Radical hope: ‘Not Too Late,’ edited by Rebecca Solnit and Thelma Young Lutunatabua

Zoe Binder

The sun has not yet set on climate activism and our potential for a bright future. So say Rebecca Solnit and Thelma Young Lutunatabua, the editors of a new collection of essays and interviews, Not Too Late: Changing the Climate Story From Despair to Possibility (200 pages; Haymarket Books). Not Too Late features the voices of advocates who have been through the mill in the fight against climate change; they show us that giving up is not an option. They have become thick-skinned and resilient, and their writing offers a guide for us to turn to when we need revitalization.

Solnit and Young Lutunatabua include works from writers, activists, and policymakers, among them adrienne maree brown, Jade Begay, Yotam Marom, Joseph Zane Sikulu, Farhana Sultana, and Edward Carr. The editors’ own essays are stirring calls to action. As Solnit writes:

It is late. We are deep in an emergency. But it is not too late, because the emergency is not over. The outcome is not decided. We are deciding it now.

            The twenty international contributors to Not Too Late expand on these words.

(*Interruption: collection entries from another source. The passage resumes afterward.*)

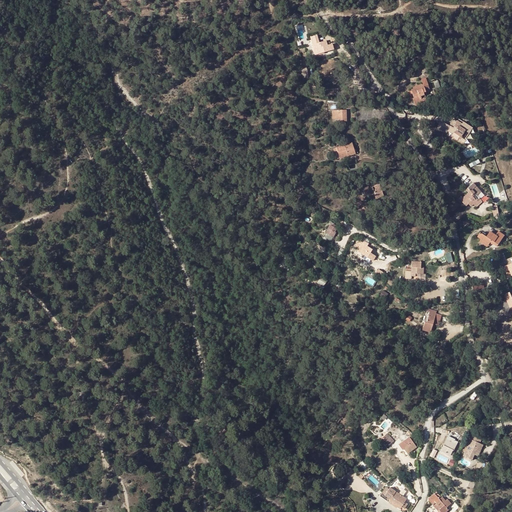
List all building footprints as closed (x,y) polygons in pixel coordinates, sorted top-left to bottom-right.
[(319,43),(317,36),(310,38),(315,56),(333,50),(332,45),(328,46),(326,41),(319,43)] [(416,108),(427,104),(425,98),(421,99),(420,97),(424,96),(423,94),(426,93),(426,92),(430,90),(428,86),(425,87),(411,91),(414,99),(413,99),(416,108)] [(338,119),(338,122),(345,122),(345,111),(332,111),(332,119),(338,119)] [(448,136),(454,138),(456,134),(462,136),(468,123),(460,120),(458,123),(453,121),(450,127),(451,128),(449,133),(448,136)] [(351,143),(336,148),(339,159),(347,156),(347,157),(355,154),(351,143)] [(379,184),(368,188),(367,186),(358,189),(359,193),(363,192),(365,195),(368,194),(369,197),(375,195),(376,199),(384,196),(379,184)] [(462,198),(468,205),(471,207),(473,205),(480,199),(477,195),(472,190),(476,186),(473,184),(467,189),(469,190),(467,192),(467,193),(462,198)] [(498,197),(505,195),(502,185),(498,186),(499,189),(497,190),(498,191),(497,192),(498,197)] [(472,190),(477,195),(480,192),(476,186),(472,190)] [(466,207),(468,205),(462,198),(460,200),(466,207)] [(335,232),(337,230),(334,228),(331,225),(326,233),(329,235),(334,237),(336,233),(335,232)] [(477,238),(481,240),(489,246),(490,243),(497,247),(505,236),(499,231),(496,235),(491,232),(487,237),(481,233),(477,238)] [(364,242),(361,246),(358,252),(367,258),(372,250),(367,246),(368,244),(364,242)] [(415,277),(415,274),(417,274),(424,274),(424,268),(421,268),(421,262),(411,262),(411,269),(411,272),(406,271),(405,271),(405,279),(411,279),(411,276),(415,277)] [(324,286),(327,282),(321,278),(318,282),(324,286)] [(431,333),(433,324),(436,314),(435,313),(435,311),(429,309),(428,312),(429,313),(427,323),(425,322),(423,330),(431,333)] [(436,314),(433,324),(439,326),(442,315),(436,314)] [(393,442),(387,435),(378,442),(380,445),(384,441),(389,446),(393,442)] [(399,445),(402,450),(404,450),(407,454),(416,447),(409,438),(399,445)] [(454,451),(458,443),(452,440),(451,441),(446,439),(441,451),(451,456),(453,450),(454,451)] [(477,443),(470,440),(467,446),(462,456),(472,460),(474,455),(478,457),(480,452),(483,445),(477,443)] [(405,488),(399,481),(395,485),(401,491),(405,488)] [(446,511),(449,510),(447,508),(451,504),(448,499),(445,501),(442,497),(441,498),(436,492),(428,499),(432,504),(434,502),(441,509),(439,510),(440,511),(446,511)] [(402,506),(405,508),(408,505),(404,502),(406,499),(401,496),(396,493),(391,500),(401,507),(402,506)] [(401,507),(391,500),(389,502),(400,509),(401,507)] [(432,504),(438,511),(440,511),(439,510),(441,509),(434,502),(432,504)]
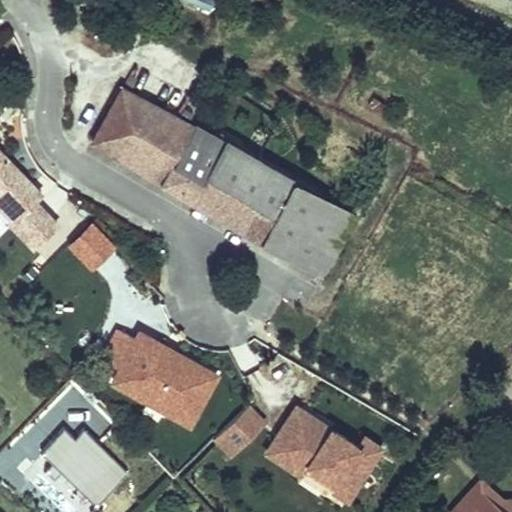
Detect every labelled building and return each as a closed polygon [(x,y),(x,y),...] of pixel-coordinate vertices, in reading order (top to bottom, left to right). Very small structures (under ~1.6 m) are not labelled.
[(178,111),(128,84),(95,141),(191,197),(225,139),(196,123),(194,125),(176,115),(178,111)] [(357,213),(225,139),(191,197),(324,272),(357,213)] [(0,188),(2,190),(8,184),(27,203),(11,218),(35,243),(58,220),(35,196),(42,189),(0,145),(0,188)] [(0,188),(0,202),(13,216),(27,203),(8,184),(2,190),(0,188)] [(66,241),(92,265),(117,240),(91,215),(66,241)] [(140,330),(114,376),(186,417),(212,371),(140,330)] [(363,434),(358,443),(330,425),(296,403),(265,451),(300,473),(306,464),(333,481),(328,488),(349,501),(384,447),(363,434)] [(249,405),(215,438),(231,454),(265,421),(249,405)] [(511,511),(511,498),(503,499),(478,476),(445,511),(511,511)]
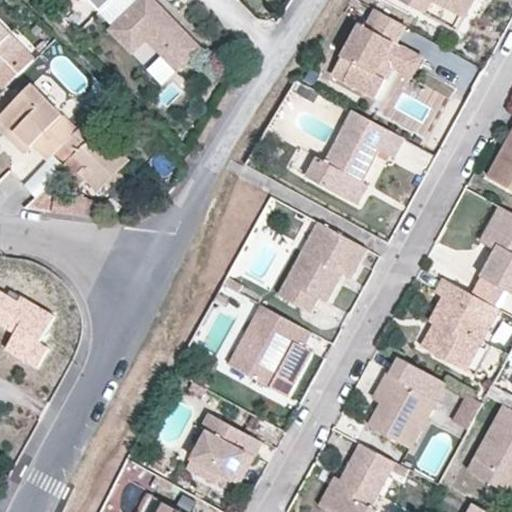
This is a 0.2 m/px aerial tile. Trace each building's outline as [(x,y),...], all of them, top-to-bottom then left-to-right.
[(108,0),(101,8),(114,22),(136,0),(108,0)] [(136,0),(114,22),(107,29),(130,53),(145,39),(160,54),(176,70),(200,46),(153,0),(136,0)] [(397,0),(427,16),(435,1),(465,19),(475,0),(397,0)] [(458,33),(465,19),(435,1),(427,16),(458,33)] [(395,43),(404,26),(373,10),(363,28),(358,25),(330,76),(373,100),(383,79),(374,74),(383,57),(392,42),(395,43)] [(0,72),(7,66),(24,48),(0,23),(0,72)] [(416,55),(426,38),(404,26),(395,43),(401,47),(416,55)] [(401,47),(395,43),(392,42),(383,57),(393,62),(401,47)] [(24,48),(7,66),(17,77),(35,59),(24,48)] [(161,85),(176,70),(160,54),(145,69),(161,85)] [(7,66),(0,72),(0,81),(7,88),(17,77),(7,66)] [(35,144),(50,160),(67,143),(80,130),(33,84),(0,117),(15,133),(18,130),(32,147),(35,144)] [(396,159),(407,140),(353,110),(325,161),(318,158),(306,177),(346,199),(358,180),(364,183),(382,152),(396,159)] [(0,126),(26,153),(32,147),(18,130),(15,133),(0,117),(0,126)] [(80,130),(67,143),(87,164),(94,172),(88,179),(99,190),(130,160),(90,119),(80,130)] [(511,144),(508,151),(504,149),(488,177),(511,190),(511,144)] [(80,171),(88,179),(94,172),(87,164),(80,171)] [(370,186),(364,183),(358,180),(346,199),(359,206),(370,186)] [(509,211),(500,206),(479,242),(497,250),(499,247),(492,242),(509,211)] [(499,247),(497,250),(481,277),(506,291),(511,294),(511,212),(509,211),(492,242),(499,247)] [(309,256),(325,227),(318,223),(307,217),(292,246),(302,252),(309,256)] [(353,281),(369,250),(325,227),(309,256),(302,252),(281,293),(311,309),(317,298),(328,305),(339,284),(333,281),(338,273),(344,276),(353,281)] [(339,284),(344,276),(338,273),(333,281),(339,284)] [(496,308),(506,291),(481,277),(471,294),(496,308)] [(471,294),(443,278),(435,293),(444,299),(430,322),(434,325),(440,328),(427,350),(467,371),(500,310),(496,308),(471,294)] [(0,288),(0,326),(19,336),(12,350),(35,362),(58,317),(0,288)] [(303,348),(311,332),(262,306),(240,346),(229,366),(270,388),(295,343),(303,348)] [(440,328),(434,325),(421,347),(427,350),(440,328)] [(229,366),(240,346),(227,339),(217,359),(229,366)] [(283,395),(307,350),(303,348),(295,343),(270,388),(283,395)] [(427,373),(400,358),(390,375),(395,378),(381,403),(369,426),(411,449),(438,401),(418,390),(427,373)] [(395,378),(390,375),(387,373),(373,398),(381,403),(395,378)] [(447,384),(427,373),(418,390),(438,401),(447,384)] [(468,430),(483,404),(468,396),(453,422),(468,430)] [(511,408),(504,405),(468,471),(511,494),(511,408)] [(248,453),(255,457),(263,443),(211,414),(202,428),(208,432),(193,458),(222,475),(233,481),(248,453)] [(393,459),(363,443),(343,479),(338,488),(343,491),(332,511),(377,511),(379,509),(373,506),(390,476),(386,474),(393,459)] [(239,485),(255,457),(248,453),(233,481),(239,485)] [(222,475),(193,458),(188,467),(217,483),(222,475)] [(170,491),(174,485),(157,475),(153,482),(170,491)] [(338,488),(343,479),(337,475),(320,505),(332,511),(343,491),(338,488)] [(182,511),(165,502),(159,511),(182,511)]
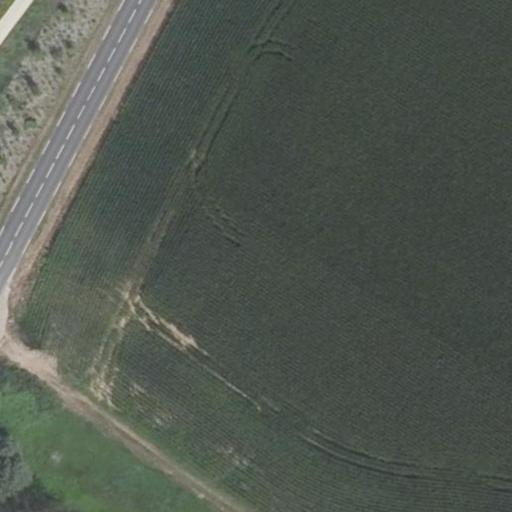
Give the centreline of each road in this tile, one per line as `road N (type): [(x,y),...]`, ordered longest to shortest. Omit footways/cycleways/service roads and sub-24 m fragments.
road 1 (tertiary): [(0,269),(142,0)]
road 2 (track): [(0,350),(230,511)]
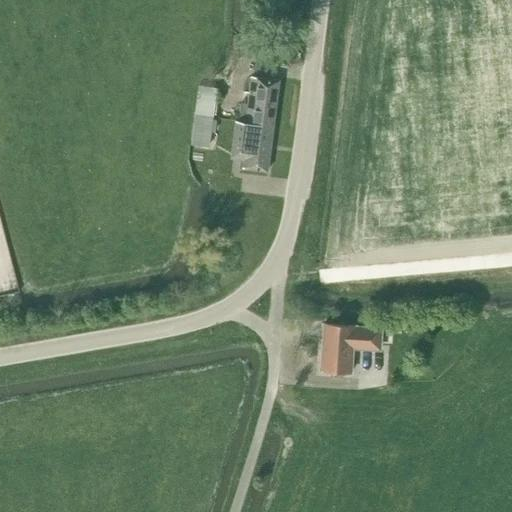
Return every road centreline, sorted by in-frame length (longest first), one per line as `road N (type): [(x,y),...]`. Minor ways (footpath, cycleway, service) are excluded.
road 1 (tertiary): [(277,266),(294,213),(321,0)]
road 2 (tertiary): [(0,358),(229,309)]
road 3 (unclassified): [(236,511),(274,353)]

They present an energizing and diverse array of essays that use varied approaches to talk about hope, including, but not limited to, lists of political successes in the climate movement and reflections on how fear and grief are essential to processing our changing world.

Many of the essays challenge us to embrace change as inevitable, reporting on the irreversible changes that have already occurred and advising us on what needs to change on an emotional, social, and political level to ensure a future for our species. They acknowledge that confronting climate change can be overwhelming but stress the importance of processing negative emotions. As Young Lutunatabua writes, “To care about the climate crisis is to be in a steady state of managing grief and pain.”

Joëlle Gergis, an Australian climate scientist who served on the United Nations Intergovernmental Panel on Climate Change’s Sixth Assessment Report, offers a reflection on what can still be done. In her essay, “A Climate Scientist’s Take on Hope,” she writes:

When you realize that the 2020s will be remembered as the decade that determined the fate of humanity, you will tap into an eternal evolutionary force that has transformed the world time and time again.

            Such transformation is paleoecologist Jacquelyn Gill’s specialty. In “The Asteroid and the Fern,” she shows us, through facts on bouts of extreme weather, that resilience is ancient. She writes that people like herself, who understand the planet’s history through its fossil record, can see that “the Earth has left a road map for how to survive the climate crisis.” Humans, she suggests, have much to learn from the trilobite, which has survived for over two hundred million years. She writes:

In the aftermath of every catastrophe, the survivors radiate into a diversity of forms and strategies, weaving new patterns in the tapestry of life.

Every invigorating piece in Not Too Late shows us what life on our planet is capable of, reminding us of all we have accomplished thus far. They spur a sense of deep responsibility and a need for action. The essays and interviews are approachable for those less versed in scientific terminology, and, ultimately, the power of the collection channels that of Mary Anne Hitt’s “Love Letter From the Clean Energy Future,” in which she writes, “I can’t wait to see what we’ll do next.”